Medical Records Technician (Office Automation)

Employer
USAJobs
Location
Washington D.C.
Posted
Aug 02, 2017
Closes
Aug 17, 2017
Function
Administrative
Hours
Full Time
JOB SUMMARY:

The Defense Health Agency, National Capital Region Medical Directorate (NCR-MD) is the future of Military Medicine- a partnership in World Class Medical Healthcare. The Walter Reed National Military Medical Center, the National Intrepid Center of Excellence (NICoE), Fort Belvoir Community Hospital, Dilorenzo Clinic and the Joint Pathology Center, provide world class medical services to the nation's service members and their families.

About the Position:
This position is with the Directorate of Administration, Department of Patient Administration located at the Walter Reed National Military Medical Center located in Bethesda, MD. Performs a variety of technically complex duties to review and analyze ambulatory medical data, code medical diagnoses and procedures, and provides assistance to the professional staff in an inpatient or outpatient medical treatment facility (MTF). The work is mainly sedentary, but may require walking, bending, standing, and/or carrying of light items such as files and manuals. The work does not require any special physical effort or ability. The work area is usually an adequately lighted, heated, and ventilated office or medical facility setting. The work environment involves everyday risks or discomforts that require normal safety precautions.

Who May Apply: US Citizens


TRAVEL REQUIRED:
  • Not Required

RELOCATION AUTHORIZED:
  • No

KEY REQUIREMENTS:

In order to qualify, you must meet the experience requirements described below. Experience refers to paid and unpaid experience, including volunteer work done through National Service programs (e.g., Peace Corps, AmeriCorps) and other organizations (e.g., professional; philanthropic; religious; spiritual; community; student; social). You will receive credit for all qualifying experience, including volunteer experience. Your resume must clearly describe your relevant experience; if qualifying based on education, your transcripts will be required as part of your application. Additional information about transcripts is in this document.
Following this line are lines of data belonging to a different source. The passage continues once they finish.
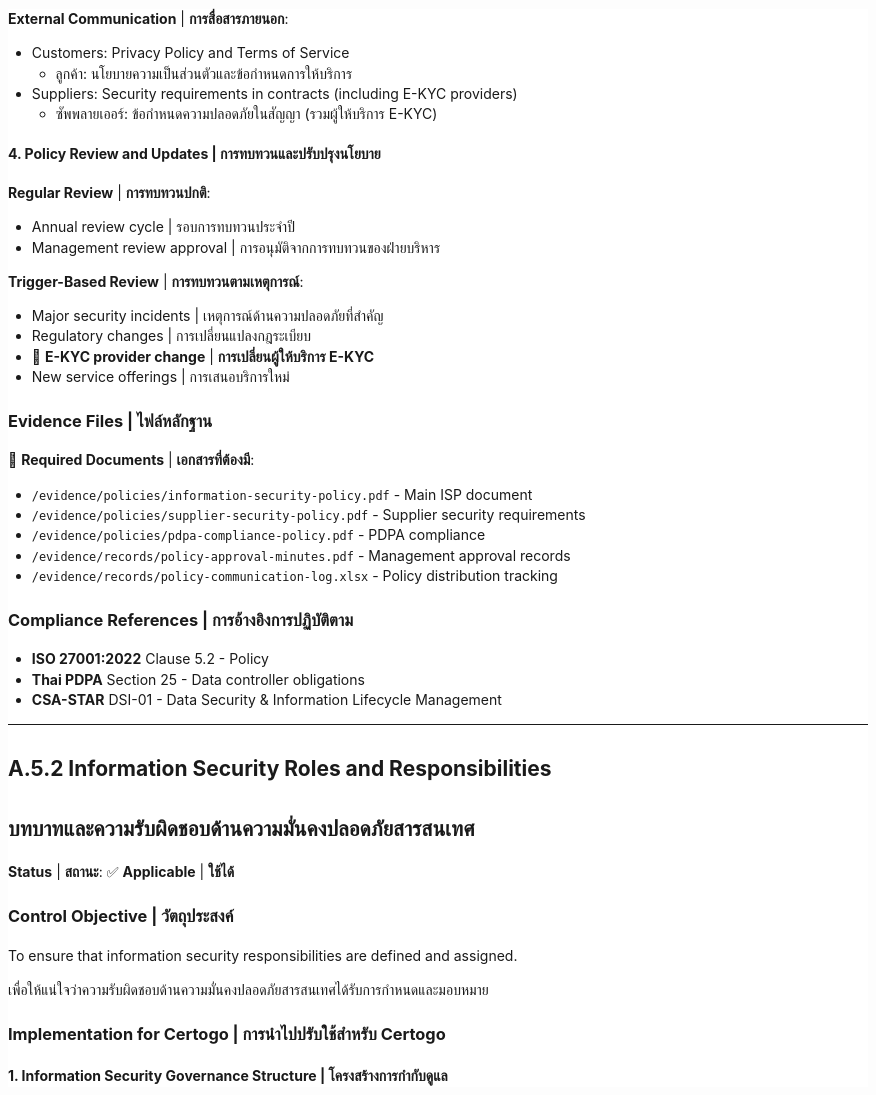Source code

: **External Communication** | **การสื่อสารภายนอก**:
- Customers: Privacy Policy and Terms of Service
  - ลูกค้า: นโยบายความเป็นส่วนตัวและข้อกำหนดการให้บริการ
- Suppliers: Security requirements in contracts (including E-KYC providers)
  - ซัพพลายเออร์: ข้อกำหนดความปลอดภัยในสัญญา (รวมผู้ให้บริการ E-KYC)

#### 4. Policy Review and Updates | การทบทวนและปรับปรุงนโยบาย

**Regular Review** | **การทบทวนปกติ**:
- Annual review cycle | รอบการทบทวนประจำปี
- Management review approval | การอนุมัติจากการทบทวนของฝ่ายบริหาร

**Trigger-Based Review** | **การทบทวนตามเหตุการณ์**:
- Major security incidents | เหตุการณ์ด้านความปลอดภัยที่สำคัญ
- Regulatory changes | การเปลี่ยนแปลงกฎระเบียบ
- 🔴 **E-KYC provider change** | **การเปลี่ยนผู้ให้บริการ E-KYC**
- New service offerings | การเสนอบริการใหม่

### Evidence Files | ไฟล์หลักฐาน

📄 **Required Documents** | **เอกสารที่ต้องมี**:
- `/evidence/policies/information-security-policy.pdf` - Main ISP document
- `/evidence/policies/supplier-security-policy.pdf` - Supplier security requirements
- `/evidence/policies/pdpa-compliance-policy.pdf` - PDPA compliance
- `/evidence/records/policy-approval-minutes.pdf` - Management approval records
- `/evidence/records/policy-communication-log.xlsx` - Policy distribution tracking

### Compliance References | การอ้างอิงการปฏิบัติตาม

- **ISO 27001:2022** Clause 5.2 - Policy
- **Thai PDPA** Section 25 - Data controller obligations
- **CSA-STAR** DSI-01 - Data Security & Information Lifecycle Management

---

## A.5.2 Information Security Roles and Responsibilities
## บทบาทและความรับผิดชอบด้านความมั่นคงปลอดภัยสารสนเทศ

**Status** | **สถานะ**: ✅ **Applicable** | **ใช้ได้**

### Control Objective | วัตถุประสงค์
To ensure that information security responsibilities are defined and assigned.

เพื่อให้แน่ใจว่าความรับผิดชอบด้านความมั่นคงปลอดภัยสารสนเทศได้รับการกำหนดและมอบหมาย

### Implementation for Certogo | การนำไปปรับใช้สำหรับ Certogo

#### 1. Information Security Governance Structure | โครงสร้างการกำกับดูแล
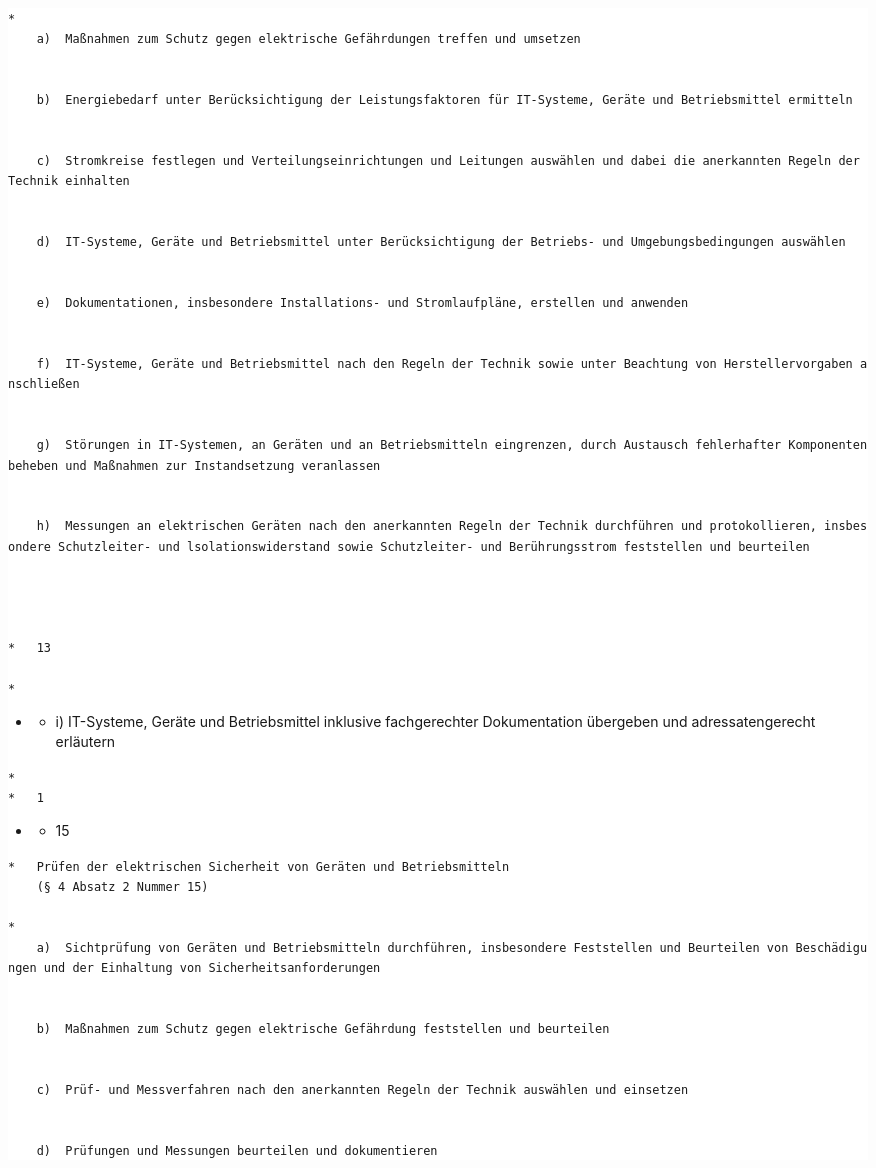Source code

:     *
        a)  Maßnahmen zum Schutz gegen elektrische Gefährdungen treffen und umsetzen


        b)  Energiebedarf unter Berücksichtigung der Leistungsfaktoren für IT-Systeme, Geräte und Betriebsmittel ermitteln


        c)  Stromkreise festlegen und Verteilungseinrichtungen und Leitungen auswählen und dabei die anerkannten Regeln der Technik einhalten


        d)  IT-Systeme, Geräte und Betriebsmittel unter Berücksichtigung der Betriebs- und Umgebungsbedingungen auswählen


        e)  Dokumentationen, insbesondere Installations- und Stromlaufpläne, erstellen und anwenden


        f)  IT-Systeme, Geräte und Betriebsmittel nach den Regeln der Technik sowie unter Beachtung von Herstellervorgaben anschließen


        g)  Störungen in IT-Systemen, an Geräten und an Betriebsmitteln eingrenzen, durch Austausch fehlerhafter Komponenten beheben und Maßnahmen zur Instandsetzung veranlassen


        h)  Messungen an elektrischen Geräten nach den anerkannten Regeln der Technik durchführen und protokollieren, insbesondere Schutzleiter- und lsolationswiderstand sowie Schutzleiter- und Berührungsstrom feststellen und beurteilen




    *   13

    *

*    *
        i)  IT-Systeme, Geräte und Betriebsmittel inklusive fachgerechter Dokumentation übergeben und adressatengerecht erläutern




    *
    *   1


*    *   15

    *   Prüfen der elektrischen Sicherheit von Geräten und Betriebsmitteln
        (§ 4 Absatz 2 Nummer 15)

    *
        a)  Sichtprüfung von Geräten und Betriebsmitteln durchführen, insbesondere Feststellen und Beurteilen von Beschädigungen und der Einhaltung von Sicherheitsanforderungen


        b)  Maßnahmen zum Schutz gegen elektrische Gefährdung feststellen und beurteilen


        c)  Prüf- und Messverfahren nach den anerkannten Regeln der Technik auswählen und einsetzen


        d)  Prüfungen und Messungen beurteilen und dokumentieren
Experience required: To qualify based on your work experience, your resume must describe at least one year of experience which prepared you to do the work in this job. Specialized experience is defined as: Review and analyze inpatient and outpatient medical records for coding accuracy. Translate and code each patient diagnosis and procedure performed utilizing medical codes such as; Current Procedural Terminology (CPT), Healthcare Common Procedure Coding System (HCPCS), Diagnosis Related Group (DRG), and the Internal Classification of Diseases (ICD-9 or ICD-10). Determine the diagnostic and procedural terminology and ensure that it is consistent with acceptable medical terminology.. This definition of specialized experience is typical of work performed at the next lower grade/level position in the federal service (GS-07).

You will be evaluated on the basis of your level of competency in the following areas:

  • Classification Management
  • Oral Communication
  • Problem Solving
  • Quality Assurance

Other Requirements: Click here for expanded definitions.

  • Male applicants born after December 31, 1959 must complete a Pre-Employment Certification Statement for Selective Service Registration.
  • You will be required to provide proof of U.S. Citizenship.
  • Two year trial/probationary period may be required.
  • Appointment is subject to the completion of a favorable suitability or fitness determination.
  • Direct Deposit of Pay is Required.
  • Must be able to obtain and maintain a Tier 3 (T3) security clearance.
  • This position requires the incumbent to have tuberculosis testing.

Not Applicable


DUTIES:

Assigns codes to all final diagnoses, procedures, and operations. Sequences codes utilizing the complication or comorbid condition exclusion list in the code book. Conduct a wide range of quality assurance studies; make recommendations to improve procedures for compiling and retrieving medical records information; identify specific clinical findings, support existing diagnoses, or substantiate listing additional diagnoses in the medical record; code complicated medical records that are difficult to classify; gather and represent data graphically; make a variety of basic statistical computations; identify possible trends and patterns for preparing reports; and manage medical records. Reviews the medical record for continuing quality improvement activities including comparison of diagnosis related group data with that entered in the medical record. Performs quality improvement activities in support of institution-wide medical documentation concerns. Trending is done to show patterns in either up-coding or downcoding. Coding records and reports are utilized to support clinical research projects.